You can spot the difference at a glance. A current timestamp in seconds has 10 digits. In milliseconds it has 13. Anything in between is probably wrong.

When a system gives you a timestamp and the docs do not say which one, paste it into the timestamp converter on AldeaCode. It detects the unit, shows the date in your timezone and in UTC at the same time, and never sends the value anywhere. Useful when an API contract just says “epoch” and you have to guess.

How browsers and JavaScript handle it

Three lines you will type a hundred times.

Math.floor(Date.now() / 1000);                 // current timestamp in seconds
new Date(1746792000 * 1000).toISOString();     // timestamp to readable UTC string
new Date("2026-05-09T12:00:00Z").getTime();    // string to milliseconds

The pattern: JavaScript talks in milliseconds, almost everything else talks in seconds. Multiply or divide by 1000 at the boundary.

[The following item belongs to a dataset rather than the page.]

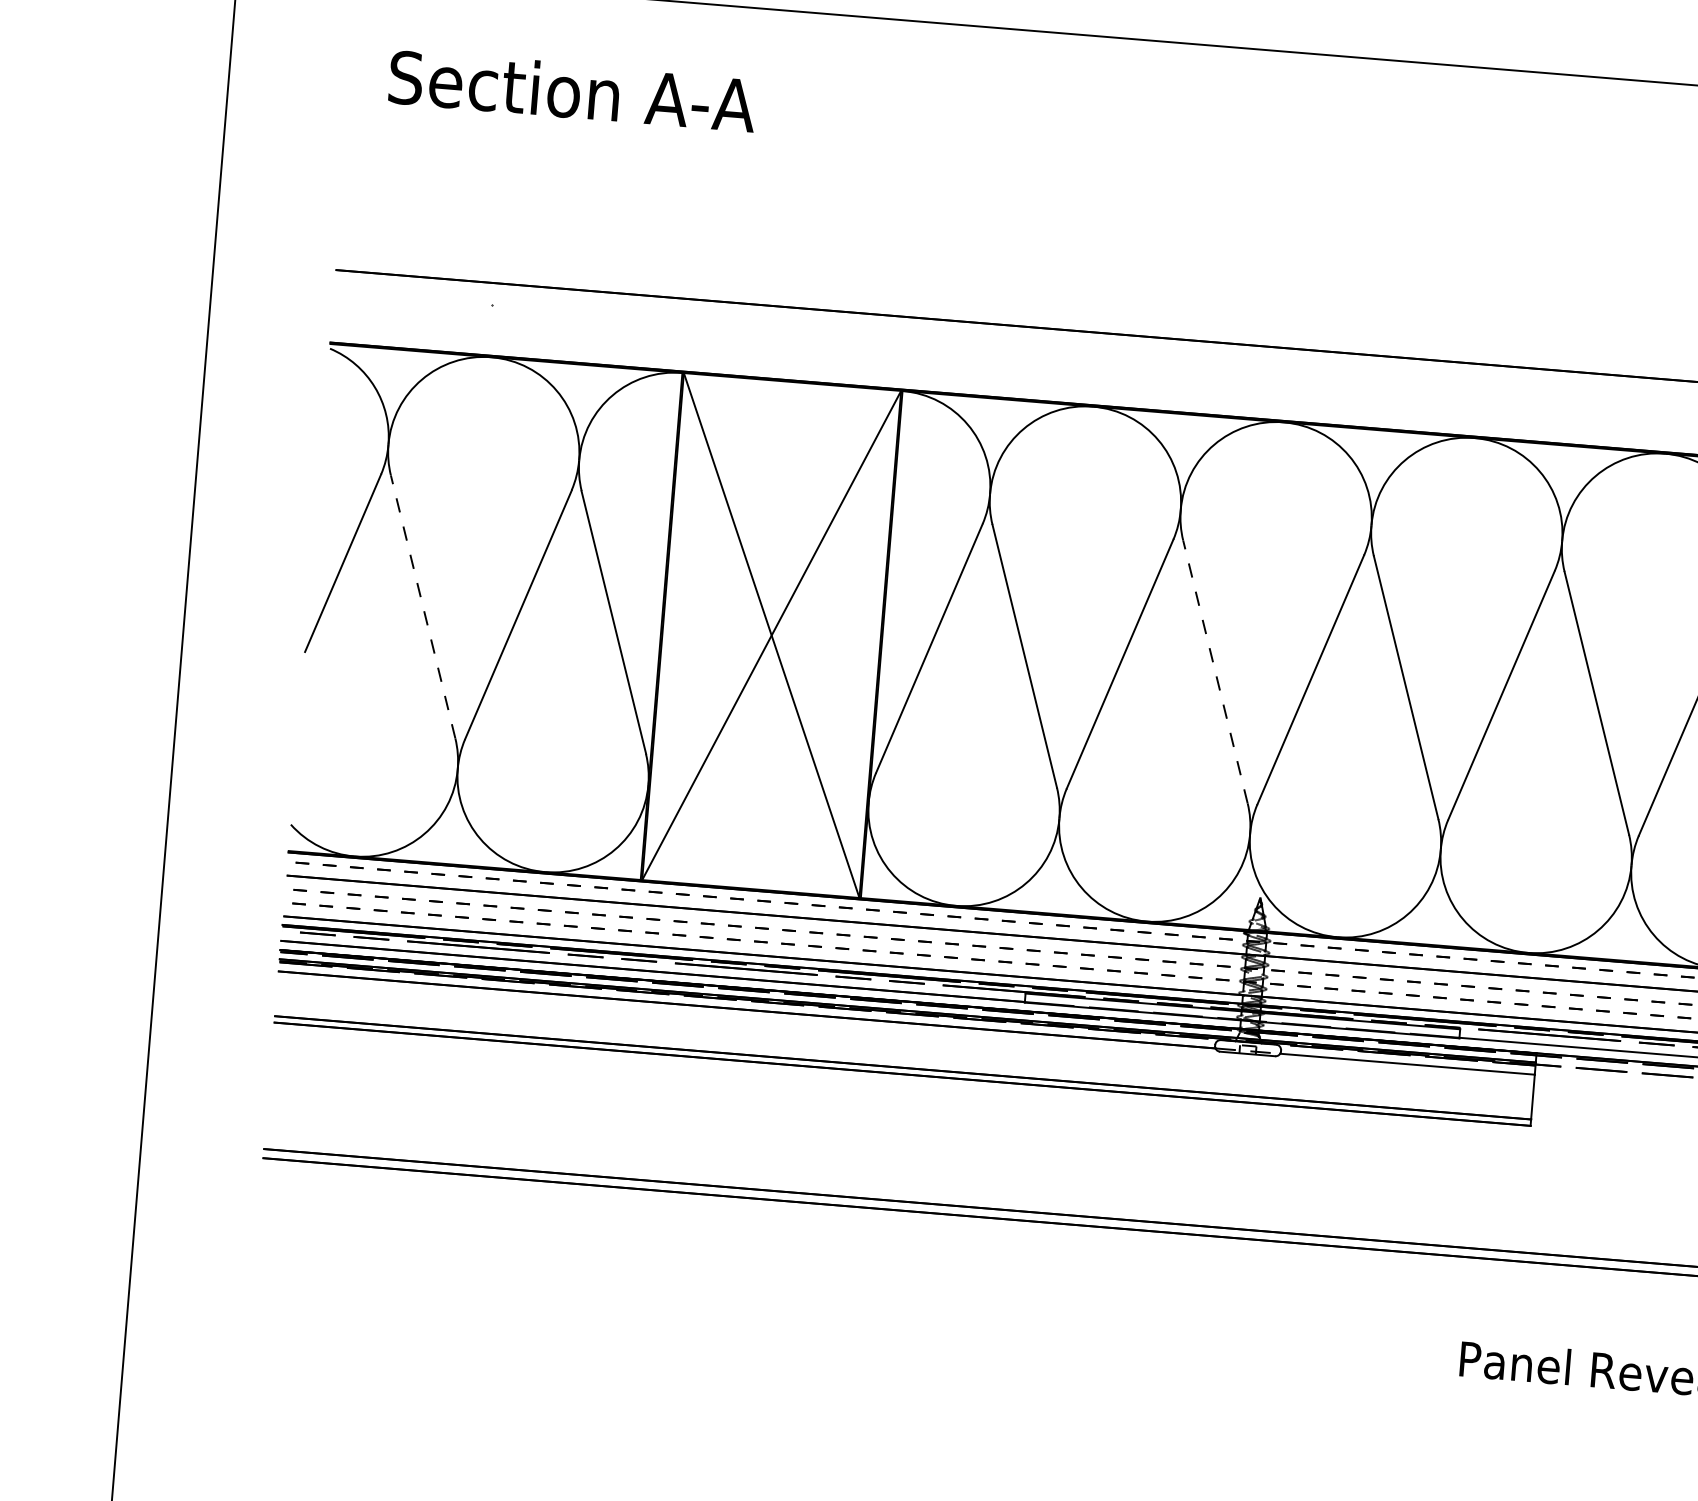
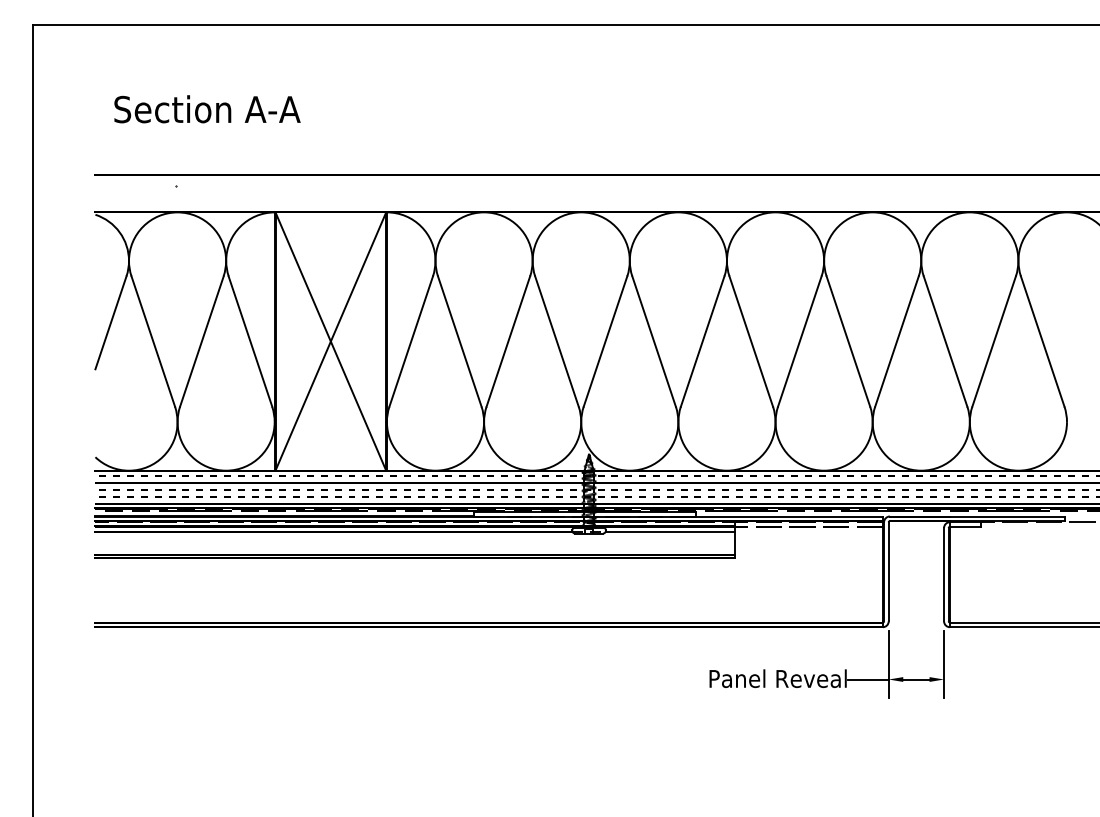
text: (572, 91) -> (207, 109), moved
line: (423, 606) -> (153, 341), dashed -> solid
line: (1214, 671) -> (556, 341), dashed -> solid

That is half of all the timestamp work you will ever do.

When you write a date as a string, always include the Z at the end (it means UTC) or an explicit offset like +02:00. A date string with nothing tacked on at the end is the second classic bug, because every browser parses it differently.

A 12 year old time bomb you should know about

In January 2038, an old way of storing timestamps will overflow. Code from the 1990s that uses 32 bit integers will start saying it is the year 1901 instead of 2038. Banks, payroll systems, embedded chips and ancient databases are still affected.

The fix is one line: use a bigger integer (64 bit) for the column. Most modern systems already did this 20 years ago. Some did not. If you maintain anything older than 2010, search the schema for INT columns holding dates and change them to BIGINT before someone else finds out.

This is not theoretical. The deadline is real, the date is fixed, and there is no extension.

Quick reference for common languages

# Bash
date -u +%s                                     # current timestamp
date -u -d @1746792000 +%FT%TZ                  # timestamp to UTC string

# Python
import time; int(time.time())

# PostgreSQL
SELECT EXTRACT(EPOCH FROM NOW())::BIGINT;
SELECT TO_TIMESTAMP(1746792000) AT TIME ZONE 'UTC';

# Go
time.Now().Unix();
time.Unix(1746792000, 0).UTC();

All of them work in seconds. None of them know which timezone you want to display the result in, that is the call you make at the very last step. If you live inside a database, the PostgreSQL timestamp converter and the MySQL timestamp converter show the equivalent TO_TIMESTAMP and FROM_UNIXTIME snippets next to a live conversion.

When you just need to inspect a timestamp without writing code, the timestamp converter does it instantly. Pair it with the JSON formatter when the timestamp is buried in a payload, and the UUID generator if you are building a new record from scratch. Three rules and you are done: store as the raw number, treat seconds versus milliseconds with respect, and pick the timezone at the moment you display.